Uncle John, who had been my friend in the days when he lived next door to us, also agreed to stand up and speak out against Richard.

‘I know your granddad would never forgive me if I didn’t help you when I had the chance,’ he said. He would pay a terrible price later, branded a traitor to the family for siding with me against the precious patriarch.

Another of my uncles, who I knew had been beaten and bullied by Richard in the past, rang to tell me that Richard had asked him to be a witness for the defence and that he couldn’t get out of it. I checked with Marie and she assured me that he would be perfectly within his rights to say no. I rang him back and told him he didn’t have to do what Richard asked.

‘But you know, Janey,’ he whinged, ‘I used to go down the pub with him sometimes.

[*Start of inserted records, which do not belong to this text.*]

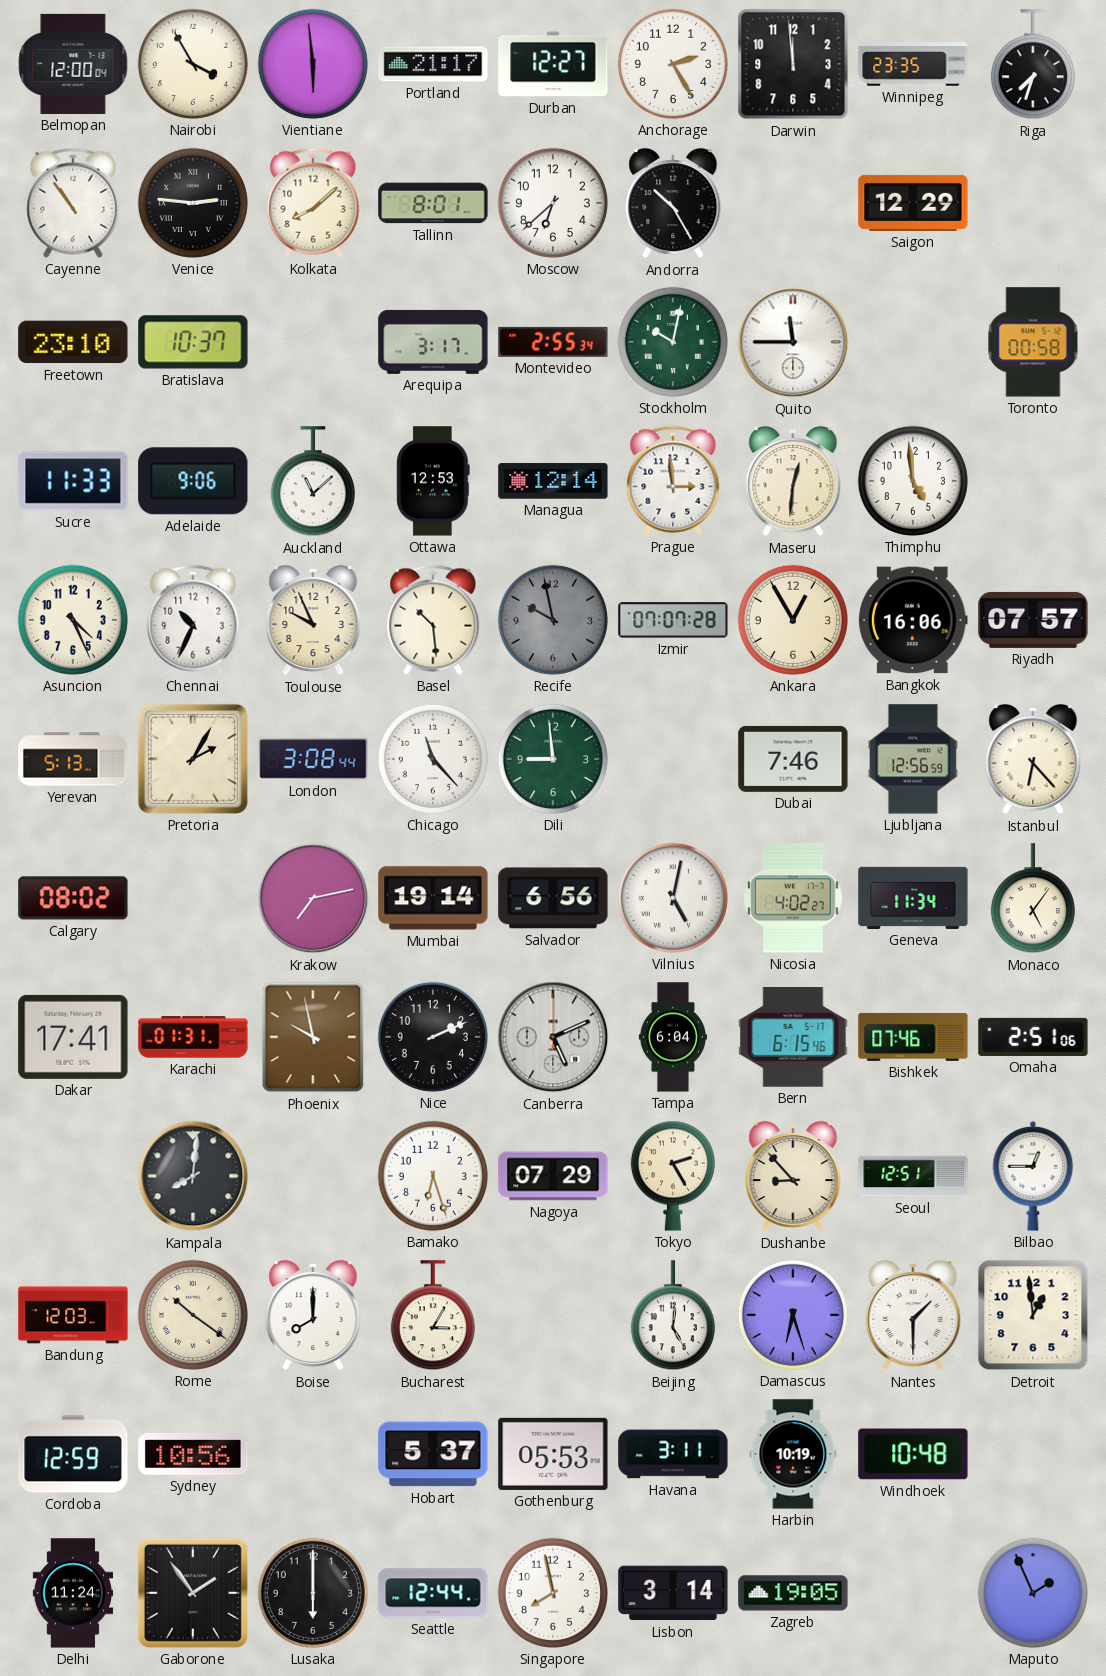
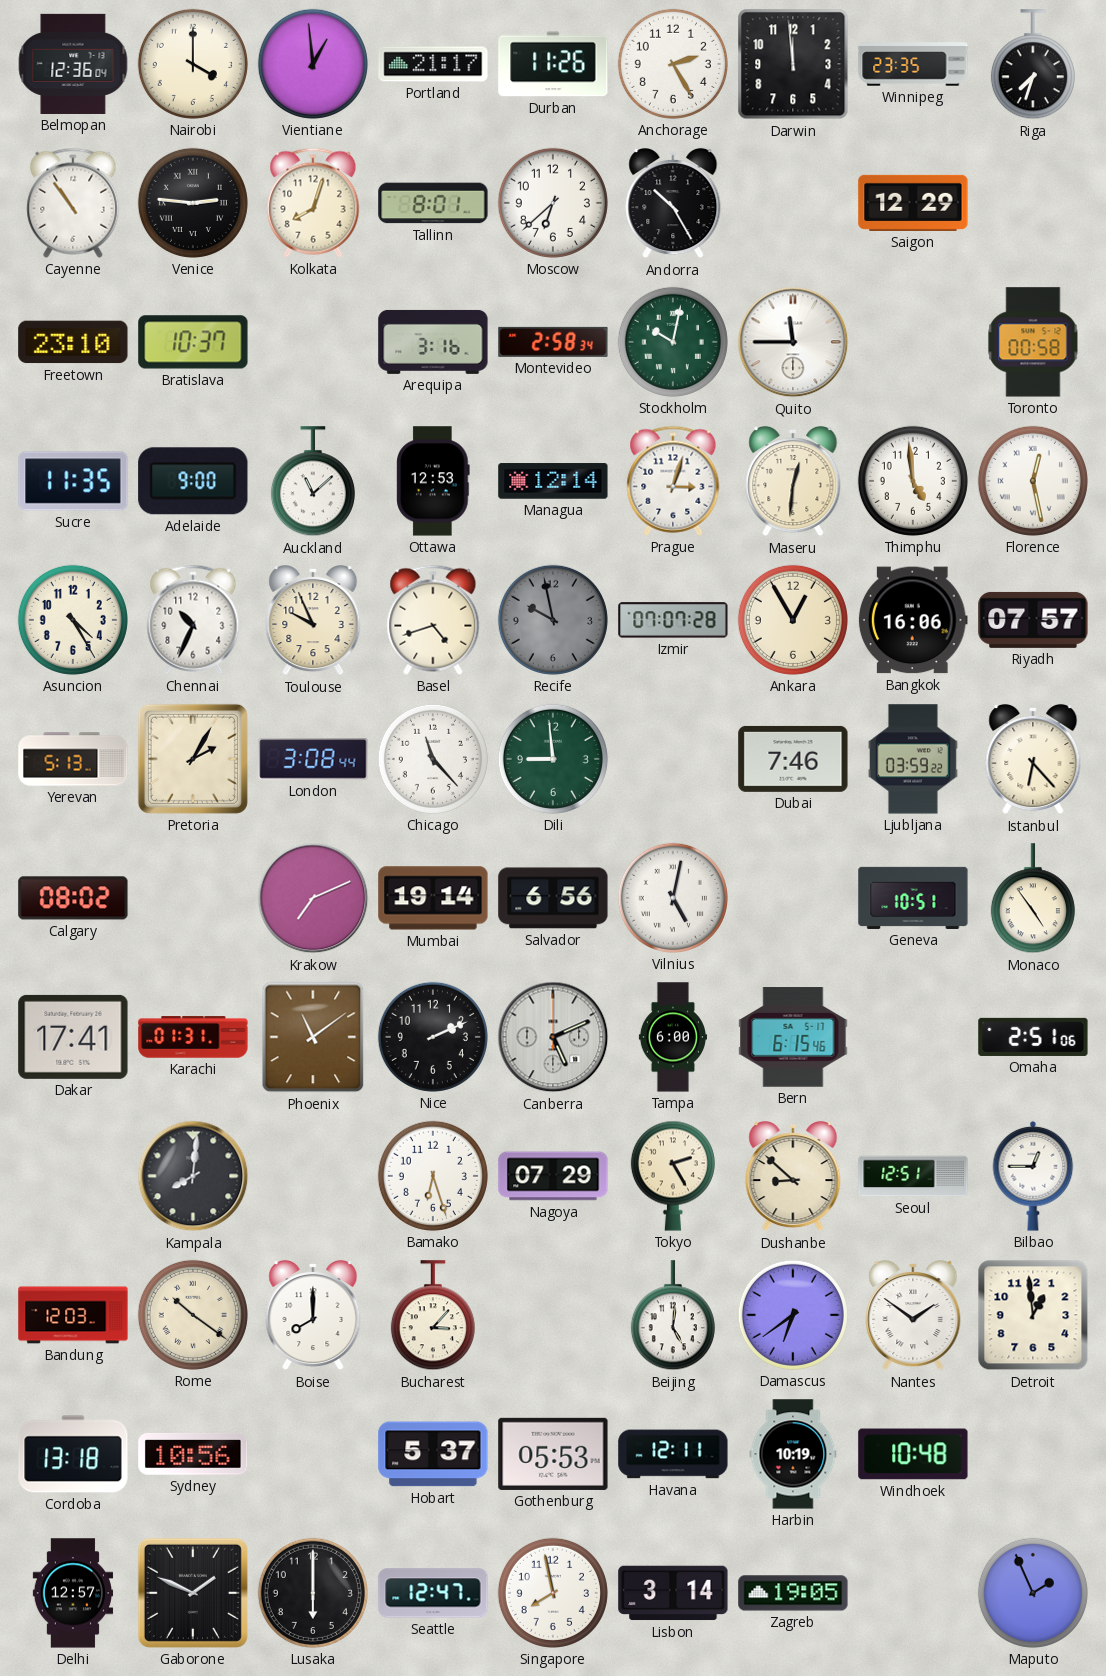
Belmopan: 12:00 -> 12:36
Nairobi: 3:55 -> 4:00
Vientiane: 5:59 -> 12:59
Durban: 12:27 -> 11:26
Kolkata: 8:08 -> 8:03
Arequipa: 3:17 -> 3:16
Montevideo: 2:55 -> 2:58
Sucre: 11:33 -> 11:35
Adelaide: 9:06 -> 9:00
Prague: 2:59 -> 3:03
Florence: none -> 12:28
Asuncion: 4:26 -> 4:25
Basel: 10:29 -> 4:42
Ljubljana: 12:56 -> 03:59
Krakow: 7:13 -> 7:11
Nicosia: 4:02 -> none
Geneva: 11:34 -> 10:51
Monaco: 5:06 -> 4:54
Phoenix: 9:58 -> 11:09
Tampa: 6:04 -> 6:00
Bishkek: 07:46 -> none
Dushanbe: 8:53 -> 8:52
Bucharest: 3:05 -> 3:07
Damascus: 6:27 -> 6:39
Nantes: 1:30 -> 1:51
Cordoba: 12:59 -> 13:18
Havana: 3:11 -> 12:11
Delhi: 11:24 -> 12:57
Gaborone: 1:54 -> 1:49
Seattle: 12:44 -> 12:47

He’s really just an ordinary bloke.’

As far as I knew Richard hardly ever went to the pub. The one occasion when he did go with this uncle he rolled back home blind drunk, having picked a fight on the way home then fallen over and dropped his Chinese all over the front garden. I think he knew that he couldn’t handle his drink, which was why most of the time he and Mum just drank endless cups of tea.

‘How can you be talking to me like that about a man who raped and abused me almost every day of my life for seventeen years?’ I demanded.

‘Oh, now hang on there, Janey,’ my uncle cautioned, as if he was some wise elder of the family. ‘We don’t know that for sure. Everyone’s innocent until they’re proven guilty.’